For our purposes, the IMEs of Acme SAC's host OSes also provide the user with consistency; he or she is not required to learn a new method of entering text to do translation in Acme SAC. Acme SAC's graphical component is implemented using it's host operating system's native window system API, making it easy to provide IME support in a minimal amount of code in a manner that does not disturb users who do not need the IMEs. In fact, when we questioned Acme SAC's creator on how the Windows version's IME support was implemented, he was not aware of its implementation at all (personal correspondence). We were able to implement support for the IME in Mac OS X with only a few dozen lines of code the majority updating the the Mac encoding of special keys to their Unicode equivalents.
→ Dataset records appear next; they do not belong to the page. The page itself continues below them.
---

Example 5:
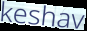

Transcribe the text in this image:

keshavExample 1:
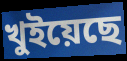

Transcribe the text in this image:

খুইয়েছে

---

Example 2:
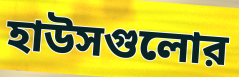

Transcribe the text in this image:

হাউসগুলোর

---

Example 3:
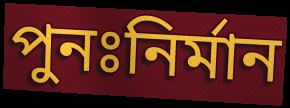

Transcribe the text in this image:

পুনঃনির্মান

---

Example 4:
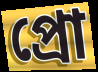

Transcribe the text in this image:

প্রো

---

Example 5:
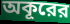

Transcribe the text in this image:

অকূরের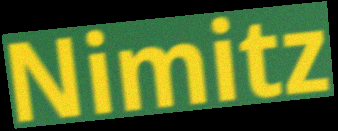
Nimitz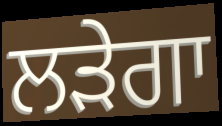
ਲੜੇਗਾ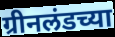
ग्रीनलंडच्या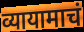
व्यायामाचं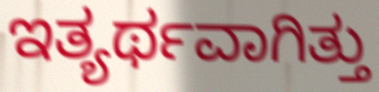
ಇತ್ಯರ್ಥವಾಗಿತ್ತು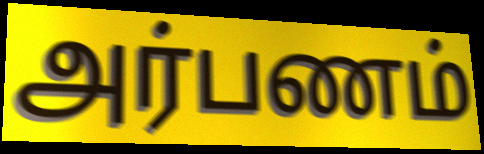
அர்பணம்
One problem that arises with increased support of languages is that fonts are required to display them. This problem is well-illustrated in the case statement in whichlang from Section 5*.
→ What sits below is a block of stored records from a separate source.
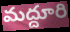
మద్దూరిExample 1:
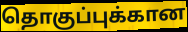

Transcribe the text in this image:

தொகுப்புக்கான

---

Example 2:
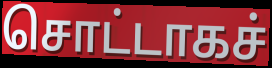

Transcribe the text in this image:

சொட்டாகச்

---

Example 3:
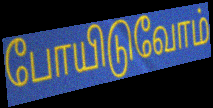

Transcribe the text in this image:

போயிடுவோம்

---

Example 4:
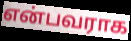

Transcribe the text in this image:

என்பவராக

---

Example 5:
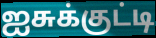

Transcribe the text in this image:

ஐசுக்குட்டி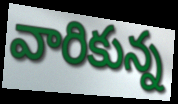
వారికున్నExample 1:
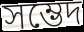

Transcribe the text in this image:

সম্ভেদ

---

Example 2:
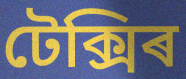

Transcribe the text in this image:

টেক্সিৰ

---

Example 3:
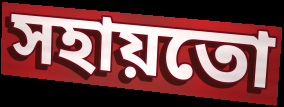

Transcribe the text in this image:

সহায়তো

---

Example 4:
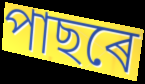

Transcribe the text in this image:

পাছৰে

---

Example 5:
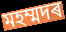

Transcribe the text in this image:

মহম্মদৰ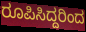
ರೂಪಿಸಿದ್ದರಿಂದ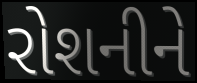
રોશનીને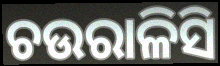
ଚଉରାଳିସି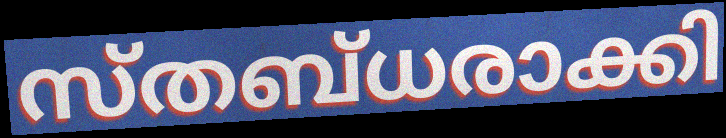
സ്തബ്ധരാക്കിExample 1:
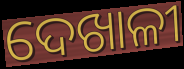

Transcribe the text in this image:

ଦେଖାଳୀ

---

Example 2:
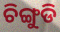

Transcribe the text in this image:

ଚିଙ୍ଗୁଡି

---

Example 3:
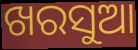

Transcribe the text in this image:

ଖରସୁଆ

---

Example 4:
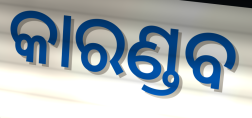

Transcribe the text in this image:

କାରଣ୍ଡବ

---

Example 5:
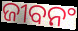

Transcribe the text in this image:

ଜୀବନଂ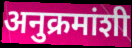
अनुक्रमांशी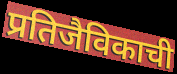
प्रतिजैविकाची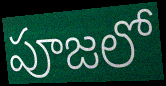
పూజలోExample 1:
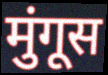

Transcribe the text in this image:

मुंगूस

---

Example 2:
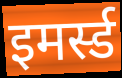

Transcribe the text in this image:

इमर्स्ड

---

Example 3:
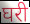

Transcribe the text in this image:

घरी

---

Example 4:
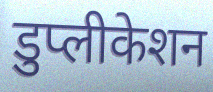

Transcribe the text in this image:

डुप्लीकेशन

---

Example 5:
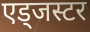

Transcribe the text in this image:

एड्जस्टर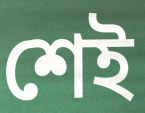
শেই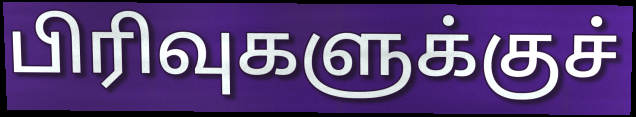
பிரிவுகளுக்குச்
One of the reasons for the widespread adoption of SDL Trados is its ability to let the user translate popular document formats like Microsoft Word and Adobe Pagemaker, stripping away the formatting before translation and replacing it afterward. In order to attract users, it may be necessary to handle translation of such documents as well. The raises the more general issue of how (if at all) markup should be handled in Acme. Programs like strings(1) make it possible to extract plain text from Word documents, but would it be possible to read and write in the Word format without losing formatting information?
Another asset of state-of-the-art translation aid environments is their support of translation memories and auto-complete. This starts with dividing the input text into smaller translation units. Such "text chunking," as it is known in the field of natural language processing, is easy to replicate with existing tools. Indeed it was one of the first features we implemented in Acme. With the text to translated divided into chunks, we need a fast way of navigating these chunks. Acme SAC's client wrapper for Charon may provide some guidance: adding a special client with Prev and Next buttons to move from chunk to chunk could ease navigation of the document being translated. We will also need to provide text alignment facilities in order to construct translation memories from document pairs. Investigating an appropriate way of implementing this in Acme and Inferno remains an area of future work.
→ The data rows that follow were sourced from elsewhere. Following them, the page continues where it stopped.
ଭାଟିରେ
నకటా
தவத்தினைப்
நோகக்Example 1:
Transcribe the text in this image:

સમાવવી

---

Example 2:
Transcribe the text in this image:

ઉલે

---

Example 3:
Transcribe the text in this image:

Finally, perhaps the most important question concerns Acme itself. While it is our position that Acme's text based interface simplifies interaction with text by eliminating the need for nested menus and keyboard shortcuts, we have not empirically investigated Acme's learning curve. Thus, answering the question of whether or not one has to become an Acme power user in order to translate using it is of utmost importance.